WORK INSTRUCTIONS -
Below is a set of entries. Print the line that contains "272 96 0.17" and every later line word for word, through the final one.

WORKING DATA -

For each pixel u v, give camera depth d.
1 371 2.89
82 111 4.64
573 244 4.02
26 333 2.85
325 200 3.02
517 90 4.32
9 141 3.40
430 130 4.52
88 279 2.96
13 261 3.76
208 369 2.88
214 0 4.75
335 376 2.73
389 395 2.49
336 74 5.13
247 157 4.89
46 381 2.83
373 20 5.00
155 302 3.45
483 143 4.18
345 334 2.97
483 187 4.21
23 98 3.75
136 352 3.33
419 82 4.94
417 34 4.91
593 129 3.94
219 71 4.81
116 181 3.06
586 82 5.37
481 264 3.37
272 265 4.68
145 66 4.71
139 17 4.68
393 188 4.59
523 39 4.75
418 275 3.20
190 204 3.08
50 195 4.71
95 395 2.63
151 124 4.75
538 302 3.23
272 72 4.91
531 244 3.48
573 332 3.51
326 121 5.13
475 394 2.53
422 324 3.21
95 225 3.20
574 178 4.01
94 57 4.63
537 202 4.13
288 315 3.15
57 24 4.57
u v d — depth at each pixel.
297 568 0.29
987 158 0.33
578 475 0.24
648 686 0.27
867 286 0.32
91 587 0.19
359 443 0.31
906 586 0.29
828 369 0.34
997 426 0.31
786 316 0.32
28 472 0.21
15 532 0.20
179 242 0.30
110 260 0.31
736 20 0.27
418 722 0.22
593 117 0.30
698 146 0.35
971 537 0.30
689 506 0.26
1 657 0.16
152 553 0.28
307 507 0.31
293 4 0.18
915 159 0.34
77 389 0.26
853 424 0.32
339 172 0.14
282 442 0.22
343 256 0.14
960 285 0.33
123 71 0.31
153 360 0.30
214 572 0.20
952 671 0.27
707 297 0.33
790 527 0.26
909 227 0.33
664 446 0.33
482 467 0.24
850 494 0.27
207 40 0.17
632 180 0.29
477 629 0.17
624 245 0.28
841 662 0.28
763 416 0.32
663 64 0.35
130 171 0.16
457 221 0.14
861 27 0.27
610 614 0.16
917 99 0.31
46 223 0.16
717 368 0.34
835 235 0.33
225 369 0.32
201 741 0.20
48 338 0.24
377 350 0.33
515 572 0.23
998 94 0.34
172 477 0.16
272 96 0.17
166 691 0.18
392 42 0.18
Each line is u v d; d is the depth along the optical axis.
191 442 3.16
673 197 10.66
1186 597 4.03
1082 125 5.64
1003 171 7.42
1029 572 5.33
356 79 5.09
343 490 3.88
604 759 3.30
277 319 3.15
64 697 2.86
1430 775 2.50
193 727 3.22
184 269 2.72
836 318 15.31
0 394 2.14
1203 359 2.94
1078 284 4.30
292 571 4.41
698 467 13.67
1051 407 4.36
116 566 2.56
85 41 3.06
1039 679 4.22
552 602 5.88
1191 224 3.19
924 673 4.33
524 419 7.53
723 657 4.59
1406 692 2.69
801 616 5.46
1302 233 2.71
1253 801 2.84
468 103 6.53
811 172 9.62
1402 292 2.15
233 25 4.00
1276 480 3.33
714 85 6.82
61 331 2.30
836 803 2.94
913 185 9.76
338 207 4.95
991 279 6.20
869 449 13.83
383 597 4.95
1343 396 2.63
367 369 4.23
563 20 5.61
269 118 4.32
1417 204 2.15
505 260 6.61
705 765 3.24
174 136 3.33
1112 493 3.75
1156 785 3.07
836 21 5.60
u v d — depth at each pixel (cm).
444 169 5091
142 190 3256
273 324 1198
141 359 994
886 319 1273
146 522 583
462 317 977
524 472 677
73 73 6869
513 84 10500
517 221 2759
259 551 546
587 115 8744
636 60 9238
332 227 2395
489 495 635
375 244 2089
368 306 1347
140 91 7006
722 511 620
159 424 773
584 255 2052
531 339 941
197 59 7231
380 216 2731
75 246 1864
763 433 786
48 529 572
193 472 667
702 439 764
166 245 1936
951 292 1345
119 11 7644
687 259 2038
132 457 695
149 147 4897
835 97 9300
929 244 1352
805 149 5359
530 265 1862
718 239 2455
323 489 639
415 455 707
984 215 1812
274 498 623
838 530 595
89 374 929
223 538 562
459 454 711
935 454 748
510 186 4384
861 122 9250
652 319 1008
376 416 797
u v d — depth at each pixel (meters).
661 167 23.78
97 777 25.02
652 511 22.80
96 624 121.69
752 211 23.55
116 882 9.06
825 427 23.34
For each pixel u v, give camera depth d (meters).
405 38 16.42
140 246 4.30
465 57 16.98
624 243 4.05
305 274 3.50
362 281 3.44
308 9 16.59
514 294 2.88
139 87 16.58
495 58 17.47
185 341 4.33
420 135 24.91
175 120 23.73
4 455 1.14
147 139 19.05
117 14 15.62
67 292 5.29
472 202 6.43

EXERCISE SOLUTION -
272 96 0.17
166 691 0.18
392 42 0.18
Each line is u v d; d is the depth along the optical axis.
191 442 3.16
673 197 10.66
1186 597 4.03
1082 125 5.64
1003 171 7.42
1029 572 5.33
356 79 5.09
343 490 3.88
604 759 3.30
277 319 3.15
64 697 2.86
1430 775 2.50
193 727 3.22
184 269 2.72
836 318 15.31
0 394 2.14
1203 359 2.94
1078 284 4.30
292 571 4.41
698 467 13.67
1051 407 4.36
116 566 2.56
85 41 3.06
1039 679 4.22
552 602 5.88
1191 224 3.19
924 673 4.33
524 419 7.53
723 657 4.59
1406 692 2.69
801 616 5.46
1302 233 2.71
1253 801 2.84
468 103 6.53
811 172 9.62
1402 292 2.15
233 25 4.00
1276 480 3.33
714 85 6.82
61 331 2.30
836 803 2.94
913 185 9.76
338 207 4.95
991 279 6.20
869 449 13.83
383 597 4.95
1343 396 2.63
367 369 4.23
563 20 5.61
269 118 4.32
1417 204 2.15
505 260 6.61
705 765 3.24
174 136 3.33
1112 493 3.75
1156 785 3.07
836 21 5.60
u v d — depth at each pixel (cm).
444 169 5091
142 190 3256
273 324 1198
141 359 994
886 319 1273
146 522 583
462 317 977
524 472 677
73 73 6869
513 84 10500
517 221 2759
259 551 546
587 115 8744
636 60 9238
332 227 2395
489 495 635
375 244 2089
368 306 1347
140 91 7006
722 511 620
159 424 773
584 255 2052
531 339 941
197 59 7231
380 216 2731
75 246 1864
763 433 786
48 529 572
193 472 667
702 439 764
166 245 1936
951 292 1345
119 11 7644
687 259 2038
132 457 695
149 147 4897
835 97 9300
929 244 1352
805 149 5359
530 265 1862
718 239 2455
323 489 639
415 455 707
984 215 1812
274 498 623
838 530 595
89 374 929
223 538 562
459 454 711
935 454 748
510 186 4384
861 122 9250
652 319 1008
376 416 797
u v d — depth at each pixel (meters).
661 167 23.78
97 777 25.02
652 511 22.80
96 624 121.69
752 211 23.55
116 882 9.06
825 427 23.34
For each pixel u v, give camera depth d (meters).
405 38 16.42
140 246 4.30
465 57 16.98
624 243 4.05
305 274 3.50
362 281 3.44
308 9 16.59
514 294 2.88
139 87 16.58
495 58 17.47
185 341 4.33
420 135 24.91
175 120 23.73
4 455 1.14
147 139 19.05
117 14 15.62
67 292 5.29
472 202 6.43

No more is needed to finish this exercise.